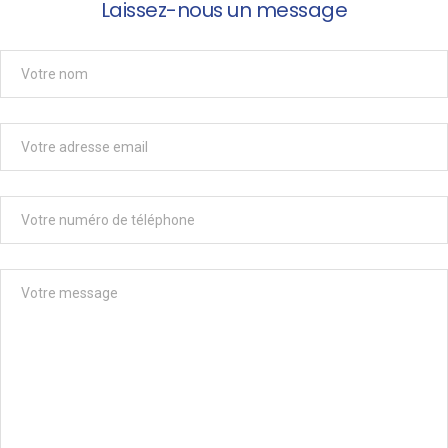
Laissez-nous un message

• • • •

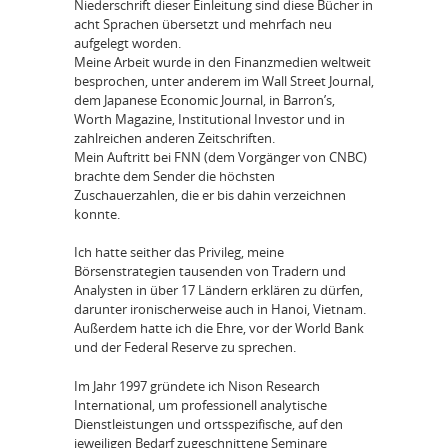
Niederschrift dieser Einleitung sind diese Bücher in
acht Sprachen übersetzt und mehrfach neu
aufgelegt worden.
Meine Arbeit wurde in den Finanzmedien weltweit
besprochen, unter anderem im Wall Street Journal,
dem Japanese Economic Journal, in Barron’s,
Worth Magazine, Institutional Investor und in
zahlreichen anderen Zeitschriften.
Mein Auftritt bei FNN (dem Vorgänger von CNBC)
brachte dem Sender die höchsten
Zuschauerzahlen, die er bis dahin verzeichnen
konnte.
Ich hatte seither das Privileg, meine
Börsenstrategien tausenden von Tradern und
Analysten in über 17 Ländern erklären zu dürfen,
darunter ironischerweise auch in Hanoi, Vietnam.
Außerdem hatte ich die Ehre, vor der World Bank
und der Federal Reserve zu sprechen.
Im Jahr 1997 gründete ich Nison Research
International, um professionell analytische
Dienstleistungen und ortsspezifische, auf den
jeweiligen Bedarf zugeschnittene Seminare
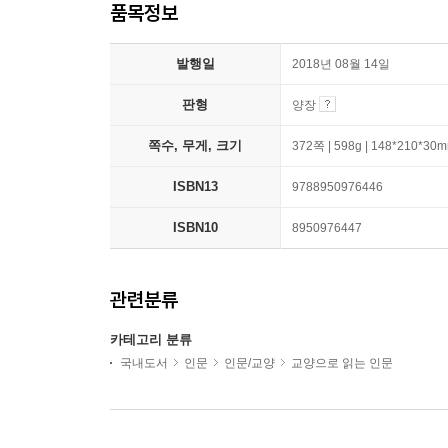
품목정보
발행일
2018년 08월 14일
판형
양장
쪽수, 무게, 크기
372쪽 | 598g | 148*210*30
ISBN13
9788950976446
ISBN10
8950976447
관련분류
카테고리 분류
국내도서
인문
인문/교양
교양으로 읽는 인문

• • • •

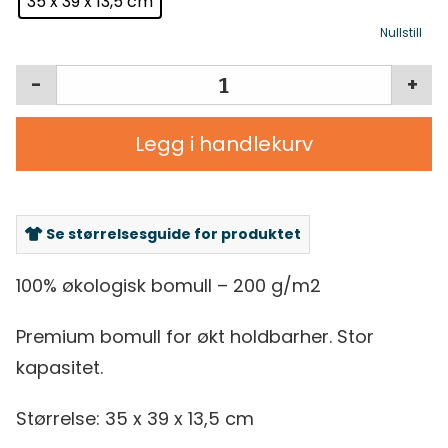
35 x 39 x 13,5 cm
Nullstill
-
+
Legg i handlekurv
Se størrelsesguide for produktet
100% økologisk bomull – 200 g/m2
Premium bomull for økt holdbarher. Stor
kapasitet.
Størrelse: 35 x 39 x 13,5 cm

• • • •

## WHAT YOU HAVE TO DO
Find every line in the entries that contains the word "Journal" and copy each of those lines. Uppercase and lowercase count as different.

## RESPONSE TO THIS EXERCISE
besprochen, unter anderem im Wall Street Journal,
dem Japanese Economic Journal, in Barron’s,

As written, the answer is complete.